Responding to the criticism, Dilipak said he did not call people who have different opinions than him prostitutes.

“In my article I say that those who support the Istanbul Convention support prostitution,” he said in a tweet. “Because this convention harbours prostitution under the guise of women’s rights.”

“Does (Dilipak’s) wife, daughter, daughter-in-law agree?” conservative journalist Ayşe Böhürler asked. “I’m sure they are sorrowed that you have insulted women who are their friends for defending an international convention.”

“The Istanbul Convention mentions extramarital relationships, sexual orientation, etc. These are defined as prostitution in our religion,” Dilipak continued after the backlash. “The phrase prostitute that I have used for those who violently defend such relations has been interpreted outside of its intent. My criticism there is for those who enable prostitution.”
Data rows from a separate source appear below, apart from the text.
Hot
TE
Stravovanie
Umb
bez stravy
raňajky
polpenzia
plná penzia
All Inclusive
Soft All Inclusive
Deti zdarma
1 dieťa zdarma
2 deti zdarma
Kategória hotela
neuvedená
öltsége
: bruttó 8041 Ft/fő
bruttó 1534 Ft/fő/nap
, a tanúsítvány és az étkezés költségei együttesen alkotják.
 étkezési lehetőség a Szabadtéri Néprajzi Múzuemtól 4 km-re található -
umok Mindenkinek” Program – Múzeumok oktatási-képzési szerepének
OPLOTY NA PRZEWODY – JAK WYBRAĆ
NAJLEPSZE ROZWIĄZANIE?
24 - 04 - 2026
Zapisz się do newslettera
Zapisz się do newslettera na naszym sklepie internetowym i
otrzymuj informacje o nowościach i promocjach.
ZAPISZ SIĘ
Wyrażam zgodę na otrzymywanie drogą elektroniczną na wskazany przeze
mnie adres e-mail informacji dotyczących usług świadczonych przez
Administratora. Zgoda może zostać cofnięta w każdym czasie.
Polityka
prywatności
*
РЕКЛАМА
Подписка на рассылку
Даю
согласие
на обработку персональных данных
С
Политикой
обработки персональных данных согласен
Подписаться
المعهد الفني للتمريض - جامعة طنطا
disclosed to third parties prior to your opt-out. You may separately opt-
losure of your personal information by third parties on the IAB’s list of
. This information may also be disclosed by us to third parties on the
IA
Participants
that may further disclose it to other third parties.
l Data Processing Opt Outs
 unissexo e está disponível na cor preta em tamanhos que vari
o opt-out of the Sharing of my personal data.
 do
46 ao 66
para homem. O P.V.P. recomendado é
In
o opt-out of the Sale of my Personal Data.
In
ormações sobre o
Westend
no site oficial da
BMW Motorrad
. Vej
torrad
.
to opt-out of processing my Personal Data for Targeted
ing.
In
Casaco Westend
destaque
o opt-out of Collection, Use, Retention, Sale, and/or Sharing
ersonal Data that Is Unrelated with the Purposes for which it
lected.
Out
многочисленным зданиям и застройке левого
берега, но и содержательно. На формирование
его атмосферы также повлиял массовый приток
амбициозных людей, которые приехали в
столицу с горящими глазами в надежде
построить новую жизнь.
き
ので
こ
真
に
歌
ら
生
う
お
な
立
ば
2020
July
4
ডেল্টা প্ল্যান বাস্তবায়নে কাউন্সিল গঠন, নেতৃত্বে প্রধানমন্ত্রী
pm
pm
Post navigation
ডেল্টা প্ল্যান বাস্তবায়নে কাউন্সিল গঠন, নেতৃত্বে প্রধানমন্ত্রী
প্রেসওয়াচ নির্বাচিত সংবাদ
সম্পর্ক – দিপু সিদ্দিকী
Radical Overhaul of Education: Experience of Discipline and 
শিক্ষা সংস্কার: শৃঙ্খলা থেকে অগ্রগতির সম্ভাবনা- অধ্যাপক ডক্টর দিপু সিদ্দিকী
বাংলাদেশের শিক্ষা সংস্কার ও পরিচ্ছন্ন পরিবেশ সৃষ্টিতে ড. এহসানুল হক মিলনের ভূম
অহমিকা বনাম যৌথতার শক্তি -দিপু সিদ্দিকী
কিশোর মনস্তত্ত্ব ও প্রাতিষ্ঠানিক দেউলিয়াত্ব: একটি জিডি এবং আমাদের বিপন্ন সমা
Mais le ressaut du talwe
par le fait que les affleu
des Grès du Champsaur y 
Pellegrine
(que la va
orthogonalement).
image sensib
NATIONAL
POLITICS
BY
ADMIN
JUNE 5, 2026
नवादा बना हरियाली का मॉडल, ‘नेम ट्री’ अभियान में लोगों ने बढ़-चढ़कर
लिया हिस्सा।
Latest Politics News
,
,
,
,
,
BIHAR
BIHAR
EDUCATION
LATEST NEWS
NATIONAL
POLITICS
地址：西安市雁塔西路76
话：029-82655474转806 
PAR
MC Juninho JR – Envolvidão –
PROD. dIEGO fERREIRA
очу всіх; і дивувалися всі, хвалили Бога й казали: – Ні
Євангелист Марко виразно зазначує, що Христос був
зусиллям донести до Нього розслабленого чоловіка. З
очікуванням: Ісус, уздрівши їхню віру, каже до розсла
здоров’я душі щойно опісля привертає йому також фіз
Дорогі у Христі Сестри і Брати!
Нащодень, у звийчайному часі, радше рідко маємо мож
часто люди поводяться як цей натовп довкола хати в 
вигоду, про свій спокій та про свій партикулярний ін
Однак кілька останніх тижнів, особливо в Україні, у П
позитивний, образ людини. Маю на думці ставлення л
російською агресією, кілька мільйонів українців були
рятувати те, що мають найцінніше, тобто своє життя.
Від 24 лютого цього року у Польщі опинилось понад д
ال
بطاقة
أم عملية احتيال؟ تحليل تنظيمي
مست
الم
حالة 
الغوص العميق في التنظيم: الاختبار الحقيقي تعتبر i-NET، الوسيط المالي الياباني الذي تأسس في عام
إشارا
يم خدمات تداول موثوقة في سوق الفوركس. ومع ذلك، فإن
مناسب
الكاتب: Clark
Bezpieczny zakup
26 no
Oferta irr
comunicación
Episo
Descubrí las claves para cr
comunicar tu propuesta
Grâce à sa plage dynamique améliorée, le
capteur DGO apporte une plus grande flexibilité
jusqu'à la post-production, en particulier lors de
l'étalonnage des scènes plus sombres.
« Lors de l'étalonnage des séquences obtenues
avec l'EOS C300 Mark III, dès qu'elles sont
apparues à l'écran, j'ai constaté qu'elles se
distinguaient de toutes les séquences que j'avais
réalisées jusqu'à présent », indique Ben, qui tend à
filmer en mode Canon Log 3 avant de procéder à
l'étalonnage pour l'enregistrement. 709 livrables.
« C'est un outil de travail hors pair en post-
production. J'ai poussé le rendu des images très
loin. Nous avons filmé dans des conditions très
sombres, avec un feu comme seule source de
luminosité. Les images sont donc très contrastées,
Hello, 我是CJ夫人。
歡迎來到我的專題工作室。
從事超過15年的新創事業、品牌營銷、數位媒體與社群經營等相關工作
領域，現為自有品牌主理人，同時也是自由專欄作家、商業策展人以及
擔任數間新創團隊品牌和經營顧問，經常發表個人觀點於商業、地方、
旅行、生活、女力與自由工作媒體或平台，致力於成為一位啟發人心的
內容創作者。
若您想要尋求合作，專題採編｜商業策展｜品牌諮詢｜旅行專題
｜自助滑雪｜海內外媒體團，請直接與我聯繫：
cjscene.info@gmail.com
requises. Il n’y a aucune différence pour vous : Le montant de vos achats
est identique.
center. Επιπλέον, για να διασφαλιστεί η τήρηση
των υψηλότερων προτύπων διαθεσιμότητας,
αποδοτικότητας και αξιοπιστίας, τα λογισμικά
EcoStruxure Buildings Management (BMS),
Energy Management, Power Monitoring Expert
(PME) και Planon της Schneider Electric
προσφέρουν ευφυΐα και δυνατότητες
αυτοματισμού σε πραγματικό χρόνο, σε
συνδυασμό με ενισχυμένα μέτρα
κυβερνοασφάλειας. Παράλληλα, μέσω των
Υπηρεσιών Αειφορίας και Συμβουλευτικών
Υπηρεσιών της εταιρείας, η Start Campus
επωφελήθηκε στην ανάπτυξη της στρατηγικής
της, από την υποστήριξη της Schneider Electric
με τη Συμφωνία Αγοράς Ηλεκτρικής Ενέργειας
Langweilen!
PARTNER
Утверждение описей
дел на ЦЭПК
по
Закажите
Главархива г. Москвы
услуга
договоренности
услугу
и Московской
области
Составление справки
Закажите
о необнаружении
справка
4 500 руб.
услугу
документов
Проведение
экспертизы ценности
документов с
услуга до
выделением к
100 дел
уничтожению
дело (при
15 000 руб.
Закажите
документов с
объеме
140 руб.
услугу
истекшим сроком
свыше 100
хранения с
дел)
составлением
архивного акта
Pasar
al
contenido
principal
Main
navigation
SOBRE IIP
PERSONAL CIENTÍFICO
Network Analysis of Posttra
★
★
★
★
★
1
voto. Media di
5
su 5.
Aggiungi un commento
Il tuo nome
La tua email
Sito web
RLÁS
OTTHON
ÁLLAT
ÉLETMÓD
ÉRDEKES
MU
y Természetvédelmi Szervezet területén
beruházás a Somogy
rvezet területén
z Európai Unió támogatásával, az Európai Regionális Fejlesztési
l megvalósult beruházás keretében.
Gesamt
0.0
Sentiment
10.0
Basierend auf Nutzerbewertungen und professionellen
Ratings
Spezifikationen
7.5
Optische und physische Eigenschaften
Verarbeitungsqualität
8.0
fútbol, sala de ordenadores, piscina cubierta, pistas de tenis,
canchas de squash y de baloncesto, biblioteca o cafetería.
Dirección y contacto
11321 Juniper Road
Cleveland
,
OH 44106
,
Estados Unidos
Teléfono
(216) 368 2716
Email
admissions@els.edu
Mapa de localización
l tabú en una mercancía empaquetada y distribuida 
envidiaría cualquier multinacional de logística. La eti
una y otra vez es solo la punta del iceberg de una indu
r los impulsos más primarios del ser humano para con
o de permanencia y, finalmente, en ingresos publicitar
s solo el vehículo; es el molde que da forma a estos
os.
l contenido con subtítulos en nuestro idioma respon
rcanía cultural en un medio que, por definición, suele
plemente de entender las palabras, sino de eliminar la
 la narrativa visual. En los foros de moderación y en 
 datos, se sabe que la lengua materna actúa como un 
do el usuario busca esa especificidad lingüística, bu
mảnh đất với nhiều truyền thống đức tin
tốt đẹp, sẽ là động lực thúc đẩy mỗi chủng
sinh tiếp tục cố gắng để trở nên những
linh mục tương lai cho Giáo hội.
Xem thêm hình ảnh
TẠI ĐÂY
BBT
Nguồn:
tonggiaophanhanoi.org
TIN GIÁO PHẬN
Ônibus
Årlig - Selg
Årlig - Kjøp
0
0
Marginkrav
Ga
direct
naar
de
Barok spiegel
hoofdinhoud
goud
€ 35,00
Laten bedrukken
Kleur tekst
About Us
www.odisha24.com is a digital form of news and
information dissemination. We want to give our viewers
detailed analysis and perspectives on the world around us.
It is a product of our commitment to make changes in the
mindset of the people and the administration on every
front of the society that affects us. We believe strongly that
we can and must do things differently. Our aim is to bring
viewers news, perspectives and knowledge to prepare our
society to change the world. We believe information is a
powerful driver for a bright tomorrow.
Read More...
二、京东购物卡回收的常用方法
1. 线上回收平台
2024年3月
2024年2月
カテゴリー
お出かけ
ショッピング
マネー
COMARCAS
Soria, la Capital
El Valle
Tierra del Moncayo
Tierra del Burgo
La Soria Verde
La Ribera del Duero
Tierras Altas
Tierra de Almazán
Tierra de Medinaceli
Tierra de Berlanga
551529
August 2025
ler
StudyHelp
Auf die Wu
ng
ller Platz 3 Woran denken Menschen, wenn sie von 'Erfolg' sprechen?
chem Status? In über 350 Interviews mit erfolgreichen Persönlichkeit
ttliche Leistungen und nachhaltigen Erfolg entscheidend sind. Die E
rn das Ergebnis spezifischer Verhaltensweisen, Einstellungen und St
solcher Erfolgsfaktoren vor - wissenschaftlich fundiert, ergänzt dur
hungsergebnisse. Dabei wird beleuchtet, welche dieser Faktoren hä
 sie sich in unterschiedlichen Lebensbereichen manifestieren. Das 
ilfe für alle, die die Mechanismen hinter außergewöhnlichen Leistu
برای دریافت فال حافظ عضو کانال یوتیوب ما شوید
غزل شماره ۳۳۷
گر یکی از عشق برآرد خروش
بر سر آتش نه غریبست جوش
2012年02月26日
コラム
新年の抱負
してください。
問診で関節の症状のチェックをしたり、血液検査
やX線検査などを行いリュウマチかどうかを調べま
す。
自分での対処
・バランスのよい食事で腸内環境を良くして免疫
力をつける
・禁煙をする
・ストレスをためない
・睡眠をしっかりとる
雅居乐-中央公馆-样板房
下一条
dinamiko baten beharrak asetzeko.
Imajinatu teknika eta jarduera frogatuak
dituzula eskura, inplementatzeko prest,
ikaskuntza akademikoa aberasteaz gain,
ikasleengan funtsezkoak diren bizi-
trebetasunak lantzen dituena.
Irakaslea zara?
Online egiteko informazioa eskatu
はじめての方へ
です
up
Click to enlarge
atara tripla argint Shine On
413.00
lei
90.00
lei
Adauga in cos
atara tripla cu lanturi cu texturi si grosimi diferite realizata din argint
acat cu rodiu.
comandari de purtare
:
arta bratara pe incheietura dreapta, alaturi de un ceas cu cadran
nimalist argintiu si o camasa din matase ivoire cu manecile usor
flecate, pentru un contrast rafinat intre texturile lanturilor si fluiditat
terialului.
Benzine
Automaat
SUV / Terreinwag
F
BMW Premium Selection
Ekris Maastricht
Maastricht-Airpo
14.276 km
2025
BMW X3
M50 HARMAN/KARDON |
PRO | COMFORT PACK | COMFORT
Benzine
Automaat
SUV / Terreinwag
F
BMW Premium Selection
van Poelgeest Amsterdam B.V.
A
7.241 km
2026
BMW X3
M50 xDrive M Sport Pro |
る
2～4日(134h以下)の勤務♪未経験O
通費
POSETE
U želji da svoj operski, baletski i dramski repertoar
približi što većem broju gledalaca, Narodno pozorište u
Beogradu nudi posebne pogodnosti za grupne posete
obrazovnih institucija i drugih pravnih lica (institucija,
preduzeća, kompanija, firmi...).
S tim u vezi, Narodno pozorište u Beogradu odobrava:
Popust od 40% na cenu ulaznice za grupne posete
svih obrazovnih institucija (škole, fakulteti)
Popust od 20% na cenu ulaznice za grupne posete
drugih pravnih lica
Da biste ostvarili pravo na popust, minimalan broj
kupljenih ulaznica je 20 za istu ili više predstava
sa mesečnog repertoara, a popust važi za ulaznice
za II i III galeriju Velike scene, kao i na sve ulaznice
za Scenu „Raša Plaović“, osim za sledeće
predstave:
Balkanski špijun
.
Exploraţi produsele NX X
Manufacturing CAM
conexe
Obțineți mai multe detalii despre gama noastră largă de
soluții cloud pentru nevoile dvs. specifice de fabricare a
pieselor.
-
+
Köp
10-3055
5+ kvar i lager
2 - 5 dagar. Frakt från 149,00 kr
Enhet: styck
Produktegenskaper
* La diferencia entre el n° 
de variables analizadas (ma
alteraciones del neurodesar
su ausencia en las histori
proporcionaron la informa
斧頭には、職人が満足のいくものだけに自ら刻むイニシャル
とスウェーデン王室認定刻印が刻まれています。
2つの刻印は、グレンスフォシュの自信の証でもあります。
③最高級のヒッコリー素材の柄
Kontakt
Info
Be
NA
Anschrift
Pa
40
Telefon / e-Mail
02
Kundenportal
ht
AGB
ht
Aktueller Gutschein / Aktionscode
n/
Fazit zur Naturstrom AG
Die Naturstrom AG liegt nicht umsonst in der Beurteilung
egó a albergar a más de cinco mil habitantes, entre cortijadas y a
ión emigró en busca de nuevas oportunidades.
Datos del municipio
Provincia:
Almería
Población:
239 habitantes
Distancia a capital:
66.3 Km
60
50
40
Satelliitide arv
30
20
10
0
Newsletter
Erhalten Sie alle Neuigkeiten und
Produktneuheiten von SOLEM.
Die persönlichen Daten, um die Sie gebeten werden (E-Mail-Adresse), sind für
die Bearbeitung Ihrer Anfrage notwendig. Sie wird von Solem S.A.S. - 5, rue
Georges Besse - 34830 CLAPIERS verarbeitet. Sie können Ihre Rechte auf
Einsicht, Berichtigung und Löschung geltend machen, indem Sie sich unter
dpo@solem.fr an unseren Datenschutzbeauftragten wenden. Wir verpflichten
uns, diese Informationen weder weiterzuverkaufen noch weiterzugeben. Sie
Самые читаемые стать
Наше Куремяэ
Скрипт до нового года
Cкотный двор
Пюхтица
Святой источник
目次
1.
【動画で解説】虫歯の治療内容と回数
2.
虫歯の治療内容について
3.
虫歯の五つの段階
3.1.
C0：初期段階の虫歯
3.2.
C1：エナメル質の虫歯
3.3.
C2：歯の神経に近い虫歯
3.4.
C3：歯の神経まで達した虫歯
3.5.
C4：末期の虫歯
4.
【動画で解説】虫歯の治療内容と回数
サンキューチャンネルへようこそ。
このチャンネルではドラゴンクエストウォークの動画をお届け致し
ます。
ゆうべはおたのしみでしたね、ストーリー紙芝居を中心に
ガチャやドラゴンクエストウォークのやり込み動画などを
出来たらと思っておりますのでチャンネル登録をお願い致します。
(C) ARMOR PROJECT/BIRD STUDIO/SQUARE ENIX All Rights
Islamist figures have long demanded that Turkey withdraw from the Istanbul Convention and annul the Law No.6284, but discussions on violence against women have accelerated since AKP Deputy Chairman Numan Kurtulmuş said in early July that it had been wrong for Ankara to sign the convention. However, there is significant resistance to a withdrawal from within the AKP, mostly among women. NGOs and women’s organisations that are not connected to the government, meanwhile, are unified for the most part in support for the measures to combat violence against women.

A total of 63.6 percent of Turks are opposed to plans to scrap the convention, while only 17 percent support the idea, a recent survey by leading pollster Metropoll Research found. Among AKP voters, those opposed comprise 49.7 percent, while only 25.7 percent actively support a withdrawal.

According to women-run website Anıt Sayaç, the “Counter Monument”, 167 women have been killed in Turkey in 2020, mostly by intimate partners or family members. In 2019, 416 women had been killed, preceded by 403 women in 2018.

Most recently, Turkey’s women took to the streets to protest the killing of university student Pınar Gültekin, despite the ongoing coronavirus pandemic. A day before, women in several provinces held simultaneous protests against withdrawal plans, under the slogan, “Istanbul Convention keeps (women) alive.”

A social media campaign to raise awareness about femicides in Turkey has spread globally, with women posting black-and-white selfies alluding to the photographs used in funerals, using the hashtags #challengeaccepted, #womensupportingwomen, and #istanbulsözleşmesiyaşatır (“Istanbul Convention keeps (women) alive”).